Development is undeniably difficult. External institutions cannot engineer political settlements or constitutional consensus. A federation is not a corporation whose success can be measured solely through efficiency indicators and fiscal ratios. Pakistan’s federal structure emerged from a political compact intended to address long-standing provincial grievances and perceptions of excessive centralisation. Any assessment that emphasises administrative and fiscal efficiency while relegating political considerations to the margins will produce an incomplete diagnosis.

To be fair, the report occasionally acknowledges these political dimensions. Yet they remain peripheral. The implicit message remains that better formulas, stronger coordination bodies and mechanisms, and improved fiscal rules will somehow overcome problems rooted in political power, constitutional history and distrust between governments. The report’s technical observations are generally sound. Pakistan does need clearer expenditure responsibilities, stronger provincial revenue effort, transparent fiscal transfers, effective LGs and more coherent intergovernmental coordination. But none of these reforms will survive unless they alter the incentives that have frustrated every previous reform attempt.
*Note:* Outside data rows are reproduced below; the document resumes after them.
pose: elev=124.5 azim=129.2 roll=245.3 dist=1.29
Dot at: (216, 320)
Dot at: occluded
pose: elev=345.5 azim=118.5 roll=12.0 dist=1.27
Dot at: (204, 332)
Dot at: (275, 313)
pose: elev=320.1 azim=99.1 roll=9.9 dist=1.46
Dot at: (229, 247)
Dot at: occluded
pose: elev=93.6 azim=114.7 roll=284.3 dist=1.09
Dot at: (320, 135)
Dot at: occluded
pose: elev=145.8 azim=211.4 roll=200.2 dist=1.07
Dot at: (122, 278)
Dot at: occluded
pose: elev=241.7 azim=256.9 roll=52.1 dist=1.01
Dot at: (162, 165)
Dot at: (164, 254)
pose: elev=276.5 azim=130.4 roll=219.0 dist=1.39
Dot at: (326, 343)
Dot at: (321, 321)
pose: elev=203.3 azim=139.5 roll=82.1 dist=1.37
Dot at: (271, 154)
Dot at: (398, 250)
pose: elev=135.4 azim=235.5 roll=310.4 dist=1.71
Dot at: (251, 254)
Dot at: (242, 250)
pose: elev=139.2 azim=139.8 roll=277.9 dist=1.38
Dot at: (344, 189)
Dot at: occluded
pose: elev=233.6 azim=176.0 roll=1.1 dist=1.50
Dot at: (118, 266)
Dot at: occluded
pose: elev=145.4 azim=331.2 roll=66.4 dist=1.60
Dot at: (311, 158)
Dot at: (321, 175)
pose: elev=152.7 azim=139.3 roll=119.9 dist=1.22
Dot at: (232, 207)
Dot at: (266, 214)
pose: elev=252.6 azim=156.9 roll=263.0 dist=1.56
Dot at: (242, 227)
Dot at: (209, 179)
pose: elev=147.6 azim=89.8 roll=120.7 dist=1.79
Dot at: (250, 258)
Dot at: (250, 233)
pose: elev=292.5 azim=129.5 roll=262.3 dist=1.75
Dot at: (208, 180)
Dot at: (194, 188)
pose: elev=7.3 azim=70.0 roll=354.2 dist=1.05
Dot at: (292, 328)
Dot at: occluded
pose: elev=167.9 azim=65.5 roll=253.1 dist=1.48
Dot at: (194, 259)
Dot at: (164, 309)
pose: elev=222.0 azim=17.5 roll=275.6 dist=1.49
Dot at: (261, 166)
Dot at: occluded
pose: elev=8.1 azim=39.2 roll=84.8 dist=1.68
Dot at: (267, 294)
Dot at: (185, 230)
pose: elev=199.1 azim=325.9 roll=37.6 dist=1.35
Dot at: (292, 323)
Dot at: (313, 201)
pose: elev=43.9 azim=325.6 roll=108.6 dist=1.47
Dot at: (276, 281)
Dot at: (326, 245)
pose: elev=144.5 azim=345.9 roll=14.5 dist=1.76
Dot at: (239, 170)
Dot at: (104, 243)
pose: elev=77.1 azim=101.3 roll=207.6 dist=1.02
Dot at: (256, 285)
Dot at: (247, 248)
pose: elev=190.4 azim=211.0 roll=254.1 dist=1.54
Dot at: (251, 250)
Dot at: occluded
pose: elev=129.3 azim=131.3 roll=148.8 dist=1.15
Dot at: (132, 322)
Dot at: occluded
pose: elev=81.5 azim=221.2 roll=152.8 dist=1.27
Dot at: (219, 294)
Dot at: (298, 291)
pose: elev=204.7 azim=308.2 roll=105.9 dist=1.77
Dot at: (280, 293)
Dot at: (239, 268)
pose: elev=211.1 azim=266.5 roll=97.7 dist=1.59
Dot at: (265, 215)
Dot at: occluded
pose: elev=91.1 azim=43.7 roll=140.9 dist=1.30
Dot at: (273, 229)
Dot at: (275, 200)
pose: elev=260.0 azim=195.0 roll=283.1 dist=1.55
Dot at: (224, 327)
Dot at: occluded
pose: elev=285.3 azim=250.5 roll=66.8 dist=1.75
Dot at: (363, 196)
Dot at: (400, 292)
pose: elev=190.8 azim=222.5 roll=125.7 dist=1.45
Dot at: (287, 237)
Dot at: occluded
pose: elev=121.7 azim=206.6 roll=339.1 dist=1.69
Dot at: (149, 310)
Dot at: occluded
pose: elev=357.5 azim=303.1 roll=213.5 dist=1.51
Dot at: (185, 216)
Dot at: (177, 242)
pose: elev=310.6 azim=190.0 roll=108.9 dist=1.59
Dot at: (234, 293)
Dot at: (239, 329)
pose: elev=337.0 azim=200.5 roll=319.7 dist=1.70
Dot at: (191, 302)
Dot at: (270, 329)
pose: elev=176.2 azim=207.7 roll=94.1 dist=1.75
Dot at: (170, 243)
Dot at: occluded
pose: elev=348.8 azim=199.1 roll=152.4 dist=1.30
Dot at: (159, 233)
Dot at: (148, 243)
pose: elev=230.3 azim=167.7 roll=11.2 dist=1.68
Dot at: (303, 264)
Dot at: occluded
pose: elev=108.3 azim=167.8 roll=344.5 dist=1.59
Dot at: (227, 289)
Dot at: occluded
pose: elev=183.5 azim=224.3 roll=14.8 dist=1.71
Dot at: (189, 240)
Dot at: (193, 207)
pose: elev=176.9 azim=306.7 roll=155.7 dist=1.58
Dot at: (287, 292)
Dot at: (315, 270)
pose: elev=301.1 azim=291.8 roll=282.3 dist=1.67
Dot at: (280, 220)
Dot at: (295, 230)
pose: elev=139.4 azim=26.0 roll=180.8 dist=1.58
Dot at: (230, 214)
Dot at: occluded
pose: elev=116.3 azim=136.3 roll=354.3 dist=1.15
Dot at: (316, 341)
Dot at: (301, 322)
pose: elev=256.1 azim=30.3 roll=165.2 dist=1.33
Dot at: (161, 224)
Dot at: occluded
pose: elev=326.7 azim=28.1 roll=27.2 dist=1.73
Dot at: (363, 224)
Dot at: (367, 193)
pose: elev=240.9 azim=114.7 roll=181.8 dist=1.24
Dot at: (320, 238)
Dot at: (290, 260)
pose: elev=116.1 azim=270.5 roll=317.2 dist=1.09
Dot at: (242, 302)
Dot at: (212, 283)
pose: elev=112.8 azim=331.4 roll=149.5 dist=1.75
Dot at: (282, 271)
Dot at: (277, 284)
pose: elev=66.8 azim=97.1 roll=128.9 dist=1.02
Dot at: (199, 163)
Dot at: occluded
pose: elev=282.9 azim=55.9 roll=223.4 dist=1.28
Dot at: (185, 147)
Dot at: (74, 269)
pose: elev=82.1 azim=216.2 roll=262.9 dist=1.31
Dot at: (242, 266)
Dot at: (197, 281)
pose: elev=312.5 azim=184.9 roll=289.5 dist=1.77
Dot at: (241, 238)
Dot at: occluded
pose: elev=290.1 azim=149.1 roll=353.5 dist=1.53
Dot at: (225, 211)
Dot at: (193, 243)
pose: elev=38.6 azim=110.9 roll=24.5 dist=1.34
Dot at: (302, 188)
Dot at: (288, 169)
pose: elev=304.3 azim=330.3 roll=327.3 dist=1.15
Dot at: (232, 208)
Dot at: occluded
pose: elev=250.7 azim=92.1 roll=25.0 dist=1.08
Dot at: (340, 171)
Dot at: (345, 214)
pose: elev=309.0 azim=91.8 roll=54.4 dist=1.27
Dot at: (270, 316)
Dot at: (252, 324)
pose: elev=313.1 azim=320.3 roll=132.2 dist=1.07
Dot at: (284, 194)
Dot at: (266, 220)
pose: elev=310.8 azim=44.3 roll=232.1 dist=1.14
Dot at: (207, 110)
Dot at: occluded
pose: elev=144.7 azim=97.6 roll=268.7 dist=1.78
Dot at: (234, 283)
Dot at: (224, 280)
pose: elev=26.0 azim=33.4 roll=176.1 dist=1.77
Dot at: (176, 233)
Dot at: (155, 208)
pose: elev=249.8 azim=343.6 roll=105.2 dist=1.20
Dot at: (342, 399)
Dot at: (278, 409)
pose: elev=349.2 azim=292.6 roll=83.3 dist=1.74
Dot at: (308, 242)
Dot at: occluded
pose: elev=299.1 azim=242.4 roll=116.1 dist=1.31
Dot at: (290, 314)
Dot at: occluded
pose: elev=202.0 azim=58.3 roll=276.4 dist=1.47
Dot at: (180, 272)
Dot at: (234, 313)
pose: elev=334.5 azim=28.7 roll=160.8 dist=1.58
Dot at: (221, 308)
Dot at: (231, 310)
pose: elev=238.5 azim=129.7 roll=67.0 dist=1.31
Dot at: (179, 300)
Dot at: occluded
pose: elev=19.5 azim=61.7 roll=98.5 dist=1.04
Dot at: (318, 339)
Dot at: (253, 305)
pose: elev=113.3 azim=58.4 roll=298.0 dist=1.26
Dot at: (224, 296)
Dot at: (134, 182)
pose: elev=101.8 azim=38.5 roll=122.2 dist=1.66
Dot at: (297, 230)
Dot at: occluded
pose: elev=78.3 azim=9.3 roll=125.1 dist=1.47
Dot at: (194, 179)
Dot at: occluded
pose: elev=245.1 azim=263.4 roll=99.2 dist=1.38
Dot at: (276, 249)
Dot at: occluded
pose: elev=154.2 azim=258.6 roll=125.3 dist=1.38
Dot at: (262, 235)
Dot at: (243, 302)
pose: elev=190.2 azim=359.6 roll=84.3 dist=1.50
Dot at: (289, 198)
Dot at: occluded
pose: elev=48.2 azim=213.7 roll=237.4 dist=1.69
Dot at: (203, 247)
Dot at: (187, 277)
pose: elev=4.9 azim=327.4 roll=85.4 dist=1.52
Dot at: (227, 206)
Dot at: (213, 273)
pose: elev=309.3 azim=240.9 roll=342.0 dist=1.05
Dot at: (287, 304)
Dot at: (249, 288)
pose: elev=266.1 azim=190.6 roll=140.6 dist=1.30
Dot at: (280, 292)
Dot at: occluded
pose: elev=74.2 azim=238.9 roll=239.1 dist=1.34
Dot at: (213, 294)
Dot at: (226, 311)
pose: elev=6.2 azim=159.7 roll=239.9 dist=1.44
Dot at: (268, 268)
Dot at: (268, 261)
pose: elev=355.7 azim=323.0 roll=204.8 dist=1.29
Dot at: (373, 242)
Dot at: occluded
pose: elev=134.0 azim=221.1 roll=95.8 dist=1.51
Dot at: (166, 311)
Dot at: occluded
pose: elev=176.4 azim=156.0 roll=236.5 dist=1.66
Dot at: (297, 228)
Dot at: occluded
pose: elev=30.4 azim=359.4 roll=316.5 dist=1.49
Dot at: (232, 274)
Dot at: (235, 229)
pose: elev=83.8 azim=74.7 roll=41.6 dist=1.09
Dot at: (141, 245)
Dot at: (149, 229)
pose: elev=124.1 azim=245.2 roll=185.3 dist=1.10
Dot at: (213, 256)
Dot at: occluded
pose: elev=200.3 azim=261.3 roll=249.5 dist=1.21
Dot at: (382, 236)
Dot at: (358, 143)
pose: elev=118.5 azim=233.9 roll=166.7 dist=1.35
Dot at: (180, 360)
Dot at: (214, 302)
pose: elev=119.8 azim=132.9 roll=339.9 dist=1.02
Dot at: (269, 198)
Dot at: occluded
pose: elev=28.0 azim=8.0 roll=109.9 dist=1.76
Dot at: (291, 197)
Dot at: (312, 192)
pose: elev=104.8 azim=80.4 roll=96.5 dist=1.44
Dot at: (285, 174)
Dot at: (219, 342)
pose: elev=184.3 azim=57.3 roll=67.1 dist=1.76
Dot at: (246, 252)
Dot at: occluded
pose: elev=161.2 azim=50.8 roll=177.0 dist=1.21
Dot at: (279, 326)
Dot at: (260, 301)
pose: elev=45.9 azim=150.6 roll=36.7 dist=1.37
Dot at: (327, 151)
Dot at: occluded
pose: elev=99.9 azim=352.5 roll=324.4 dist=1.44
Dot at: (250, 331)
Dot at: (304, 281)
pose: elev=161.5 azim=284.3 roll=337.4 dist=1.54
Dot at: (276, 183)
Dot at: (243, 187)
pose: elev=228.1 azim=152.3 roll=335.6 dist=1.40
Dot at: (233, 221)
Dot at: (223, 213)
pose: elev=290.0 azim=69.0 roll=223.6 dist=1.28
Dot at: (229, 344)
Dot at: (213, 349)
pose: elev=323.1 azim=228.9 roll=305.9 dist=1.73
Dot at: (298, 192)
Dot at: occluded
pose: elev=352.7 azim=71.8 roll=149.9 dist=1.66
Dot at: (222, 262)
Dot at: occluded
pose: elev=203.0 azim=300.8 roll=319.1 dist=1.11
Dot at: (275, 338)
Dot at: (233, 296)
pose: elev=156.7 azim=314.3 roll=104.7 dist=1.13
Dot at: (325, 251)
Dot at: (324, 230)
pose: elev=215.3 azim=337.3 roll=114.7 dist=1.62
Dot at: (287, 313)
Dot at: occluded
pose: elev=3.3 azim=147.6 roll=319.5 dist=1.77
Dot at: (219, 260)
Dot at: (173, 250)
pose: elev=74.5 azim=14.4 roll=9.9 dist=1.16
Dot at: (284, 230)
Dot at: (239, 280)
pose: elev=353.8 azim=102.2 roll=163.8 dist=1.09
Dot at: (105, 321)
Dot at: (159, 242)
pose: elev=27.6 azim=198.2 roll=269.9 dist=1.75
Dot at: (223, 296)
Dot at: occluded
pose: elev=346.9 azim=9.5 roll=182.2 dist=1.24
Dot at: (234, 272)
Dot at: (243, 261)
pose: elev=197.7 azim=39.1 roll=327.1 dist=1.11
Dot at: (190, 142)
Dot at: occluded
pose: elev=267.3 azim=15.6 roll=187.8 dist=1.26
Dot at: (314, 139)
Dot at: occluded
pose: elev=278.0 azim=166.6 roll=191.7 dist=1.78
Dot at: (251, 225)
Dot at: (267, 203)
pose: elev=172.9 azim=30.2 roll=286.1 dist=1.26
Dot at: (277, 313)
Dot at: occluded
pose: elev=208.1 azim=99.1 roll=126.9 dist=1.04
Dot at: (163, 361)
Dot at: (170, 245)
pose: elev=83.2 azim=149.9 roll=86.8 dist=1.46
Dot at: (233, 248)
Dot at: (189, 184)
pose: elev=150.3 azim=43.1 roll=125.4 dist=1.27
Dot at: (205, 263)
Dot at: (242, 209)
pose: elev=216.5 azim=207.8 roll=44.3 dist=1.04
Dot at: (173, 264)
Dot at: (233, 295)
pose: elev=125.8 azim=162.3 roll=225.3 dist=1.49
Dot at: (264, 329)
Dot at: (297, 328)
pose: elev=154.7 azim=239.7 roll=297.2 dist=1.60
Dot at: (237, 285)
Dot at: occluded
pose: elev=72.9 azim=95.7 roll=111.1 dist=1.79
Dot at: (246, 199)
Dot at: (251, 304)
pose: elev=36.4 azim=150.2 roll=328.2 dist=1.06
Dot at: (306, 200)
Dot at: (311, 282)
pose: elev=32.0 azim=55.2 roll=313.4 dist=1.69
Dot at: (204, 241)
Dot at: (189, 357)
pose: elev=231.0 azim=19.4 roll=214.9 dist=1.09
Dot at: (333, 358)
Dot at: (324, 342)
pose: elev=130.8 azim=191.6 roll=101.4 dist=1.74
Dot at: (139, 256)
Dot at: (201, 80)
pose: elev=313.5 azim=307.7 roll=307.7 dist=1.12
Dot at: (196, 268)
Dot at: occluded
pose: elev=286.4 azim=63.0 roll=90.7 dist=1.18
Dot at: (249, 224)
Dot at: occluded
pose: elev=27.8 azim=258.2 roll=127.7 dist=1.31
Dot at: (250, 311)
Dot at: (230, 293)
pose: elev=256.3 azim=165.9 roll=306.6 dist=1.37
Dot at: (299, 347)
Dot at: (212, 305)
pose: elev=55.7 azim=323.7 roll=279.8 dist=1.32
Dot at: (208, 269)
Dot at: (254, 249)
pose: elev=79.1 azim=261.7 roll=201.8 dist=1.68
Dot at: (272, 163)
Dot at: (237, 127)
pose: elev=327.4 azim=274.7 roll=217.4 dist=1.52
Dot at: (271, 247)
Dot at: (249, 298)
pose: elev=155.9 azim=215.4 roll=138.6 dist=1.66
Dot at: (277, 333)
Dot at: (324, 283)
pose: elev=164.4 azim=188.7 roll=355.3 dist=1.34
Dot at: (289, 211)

This is where the report falls short. It implicitly presents its diagnosis as a novel discovery while avoiding any serious self-reflection. A credible assessment would have included a chapter titled, ‘What we got wrong’. After decades of advising governments, financing reforms, evaluating institutions and shaping public policy, the World Bank should ask itself how an institution so deeply involved in the country’s development arrived so late to a conclusion that Pakistanis had identified all along.

The writer is a former governor of the State Bank.